Source:
▼
# Which Boring Bar?



## Spokerider (Feb 3, 2020)

Guys,
 I just picked up a Craftsman 101. lathe, and, well, I have lots to learn! 
 I'm in the process of researching tooling for this little lathe, and would like to know what you'd recommend for a boring bar. 
 Do I buy the bottom-of-the-barrel china stuff.....the kit with brazed on carbide tips? Or, get a quality bar with carbide or HSS inserts?
 The problem is, being totally new, I don't know what I want or need. What to get to begin with? 

 I have an OXA tool post holder for this lathe, and it came with the 3/8ths / 1/2" boring bar tool holder.

 I see a guy can part with many thousands on the tooling alone, and since I don't have bottomless pockets, I would like to purchase tooling that will not only be appropriate for beginning, but remain somewhat useful as my experience grows.

 Thanks for yer thots.


----------



## Janderso (Feb 3, 2020)

Spokerider said:


> Do I buy the bottom-of-the-barrel china stuff.....the kit with brazed on carbide tips?


The problem with these cutting tools is the geometry is off. They braze a hunk of carbide on a piece of steel and sell it as a ready to go tool.
I have them, I also have a diamond wheel to shape them to perform the task I am trying to achieve. You will need to adjust the cutting relief angles in addition, the boring bars have the cutting point positive of center line. Someone will explain better.
I think many of us are tempted with the cheap off shore tooling and some of it is just fine! 
I'm a hobby guy, I don't have the experience of others, this is my opinion on part of your question.
Welcome to the site. Great group!


----------



## benmychree (Feb 3, 2020)

With that sort of lathe, stick with HSS tools for the most part.


----------



## francist (Feb 3, 2020)

Spokerider said:


> being totally new, I don't know what I want or need.



This is the crux of the matter -- why not wait until you actually need one before buying something? 

With something like a boring bar, it's unlikely that you will need just one, unless or course you only ever bore one depth of hole. You will likely need a variety of sizes and lengths and possibly different materials too. You can also grind your own from HSS blanks which is also a nice way to go. Gives you the ability to tailor your tool to the job at hand. Afterwards it goes into the drawer for the next time.

As far as the inexpensive brazed-on carbide ones go, unless you have a means to correct the grind yourself I expect you will be frustrated right off the bat. The grinds on these tools is typically very poor. Far better to stick with a high-speed variety and actually get results and then go from there. You can also get the type that have interchangeable HSS bits on each end (one at 90 degrees, the other end at 45 degrees) and they work fine too. I have one for the longer reach stuff. There's a lot of variety to choose from, including indexable carbide, so unless you just want to spend some money you might be better off waiting until you have a better idea of what you need to bore. 

-frank


----------



## DavidR8 (Feb 3, 2020)

@francist I was looking at the boring bars for HSS on the KBC site. 
Thought it would be easier to make one. 
As you have one, is the hole for the HSS round or square?


Sent from my iPhone using Tapatalk


----------



## francist (Feb 3, 2020)
▲
Dataset items:
▼
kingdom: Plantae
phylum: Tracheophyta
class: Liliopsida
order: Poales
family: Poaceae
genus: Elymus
▲
Work instructions:
1. Reproduce the stretch of the boring bar thread from "I think many" through "benmychree (Feb 3, 2020)".
2. Write what follows in the boring bar thread, starting right after its last line.

Outputs by task:
1.
I think many of us are tempted with the cheap off shore tooling and some of it is just fine! 
I'm a hobby guy, I don't have the experience of others, this is my opinion on part of your question.
Welcome to the site. Great group!


----------



## benmychree (Feb 3, 2020)

2.
I have one that I bought from KBC not long ago -- 5/8" diameter I think and about 6" long. The holes are square and take 3/16" square blanks. That being said, if you're making your own a round hole works just fine too. There was a post here just the other day (maybe the other forum?) where someone made one with a round hole for broaching. Once the set screw is in place and tightened I think it holds the blank quite rigidly. The KBC is "ok" but not stellar in the fits for the blanks. It works though.

You can also grind them from square HSS -- I have one I ground both ends on like that and it's my favourite for being able to control the cutting angles. It's also quite stiff (HSS vs carbon steel). I'll post a photo maybe when I get home later. It's lasted me for a number of years already.

-frank


----------



## francist (Feb 3, 2020)

Okay, my less-than-extensive collection...

The one on the top is from KBC and is 1/2” diameter, not 5/8” as I said earlier. It does take 3/16” square HSS though.

The next one down is a home-made one from a previous owner of the lathe. It sings like crazy because it’s so flexy but I have used it in a pinch.

The double-ended one is what I use most and is just ground from a square 5/16 HSS tool blank. I use the 4-way style of tool block, so it’s tailored to fit that height. That’s why there’s flats on two sides of the upper KBC bar too, so it fits my tool blocks on height.

The last one is one of two I bought from KBC as well. I use them in the boring head on the milling machine and they’re ok. They’re HSS, made in India I believe.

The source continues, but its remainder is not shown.